Именно эта особенность дарования Лазаря Гадаева растворять себя в своих героях, в своем прочувствованном знании их жизни наиболее емко проявилась в создании двух памятников-шедевров — Пушкину, установленного по инициативе редакции журнала «Наше наследие» в Москве, в 1-м Неопалимовском переулке, в 1999 году, и уже упоминавшего воронежского — Мандельштаму, последнем творении скульптора. Конечно, Лазарь досконально изучал каждого — иконографию, документы, биографические исследования, прислушивался к поэтической строке. Но надо помнить при этом, что эти памятники стали кульминацией многолетней предшествующей работы. Лазарь начал свою пушкинскую тему в 1979 году, а мандельштамовскую в 2004-м. И безусловно, в этих изваяниях сказалась разработка темы, всегда его волновавшей: человек, отмеченный печатью одухотворенного мировосприятия. В этих памятниках угадываются черты его многочисленных путников, странников, глашатаев, пророков, созерцающих небо, прислушивающихся к звуку, перекликающихся с тишиной, смотрящих в бездну, шагающих в неведомое, заглядывающих в будущее...

Сейчас, когда Лазаря нет с нами, я ловлю себя на мысли, что вижу в глазах гадаевского Пушкина, словно застывшего у роковой черты, пророческий, предчувствующий взгляд самого Лазаря, а в трепетном, почти молитвенном жесте Мандельштама благодарность самого скульптора за ниспосланную возможность высказаться и быть услышанным.

 

Когда-то Лазарь написал очень точные, автопортретные притчевые слова, поставленные эпиграфом в недавно изданном монографическом альбоме, где творчество скульптора рассматривается в широком культурном художественном контексте, и ставшие ключевыми в впечатляющей юбилейной экспозиции в Третьяковской галерее:

— Что ты без устали копаешь камень, что ищешь в нем?

— Боль своего сердца хочу вложить в него.

Никто в современном изобразительном искусстве не смог с такой взволнованной открытостью, как Лазарь, говорить о простых и вечных человеческих чувствах — любви, нежности, ранимости, сострадании.

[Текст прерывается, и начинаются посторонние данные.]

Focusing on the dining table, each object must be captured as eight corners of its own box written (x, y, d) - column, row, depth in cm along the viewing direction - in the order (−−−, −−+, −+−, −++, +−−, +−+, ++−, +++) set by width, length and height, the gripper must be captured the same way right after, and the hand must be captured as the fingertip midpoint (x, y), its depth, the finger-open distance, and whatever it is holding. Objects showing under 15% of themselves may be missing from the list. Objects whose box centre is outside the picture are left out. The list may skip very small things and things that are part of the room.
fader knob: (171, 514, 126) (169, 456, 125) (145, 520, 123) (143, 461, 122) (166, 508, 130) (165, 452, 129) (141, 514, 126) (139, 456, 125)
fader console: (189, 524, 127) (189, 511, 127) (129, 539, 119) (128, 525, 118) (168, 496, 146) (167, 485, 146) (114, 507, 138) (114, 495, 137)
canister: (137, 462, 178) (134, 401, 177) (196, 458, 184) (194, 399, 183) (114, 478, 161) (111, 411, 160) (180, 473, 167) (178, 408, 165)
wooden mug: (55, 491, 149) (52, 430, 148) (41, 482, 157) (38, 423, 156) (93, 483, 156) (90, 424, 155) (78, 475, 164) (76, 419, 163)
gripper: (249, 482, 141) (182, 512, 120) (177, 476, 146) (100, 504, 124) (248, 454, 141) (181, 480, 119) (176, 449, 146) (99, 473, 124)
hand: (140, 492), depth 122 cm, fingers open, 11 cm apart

Он растворил себя без остатка во всех своих многочисленных творениях, уже вошедших в собрания музеев, галерей, частные коллекции как в России, так и за рубежом и ставших отныне его обширным художественным наследием. Он остается для нас в них живым.

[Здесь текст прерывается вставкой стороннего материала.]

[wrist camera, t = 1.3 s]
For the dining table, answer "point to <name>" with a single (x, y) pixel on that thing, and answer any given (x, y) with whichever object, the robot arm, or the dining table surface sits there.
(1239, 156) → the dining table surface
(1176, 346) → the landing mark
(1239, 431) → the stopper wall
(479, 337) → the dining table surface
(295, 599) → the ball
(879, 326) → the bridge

Лазарь Гадаев стал человеком мира. Фактом своего присутствия в этой жизни, фактом всего созданного в ней он соединил самобытную культуру Осетии, частью которой он всегда себя ощущал, с мировым художественным пространством.

Александр Рюмин

 

Есть города и парки без скульптур.

В них скучно и непонятно. Есть города, наполненные великолепными скульптурами, как Петербург. Мастерская Лазаря Гадаева — такой город скульптур. В нем никогда не заскучаешь, в нем никогда не потеряешься, потому что это не лабиринт, а дорога. В нем есть скульптуры-воспоминания, есть скульптуры-скука, сон и обида, есть скульптуры-величие и любовь.

Страна, где Лазарь родился, сама источник произведений. Гора-стол, или двугорбый Казбек, Терек, несущийся среди города, одинокие всадники, пасущие библейские стада, парящие орлы…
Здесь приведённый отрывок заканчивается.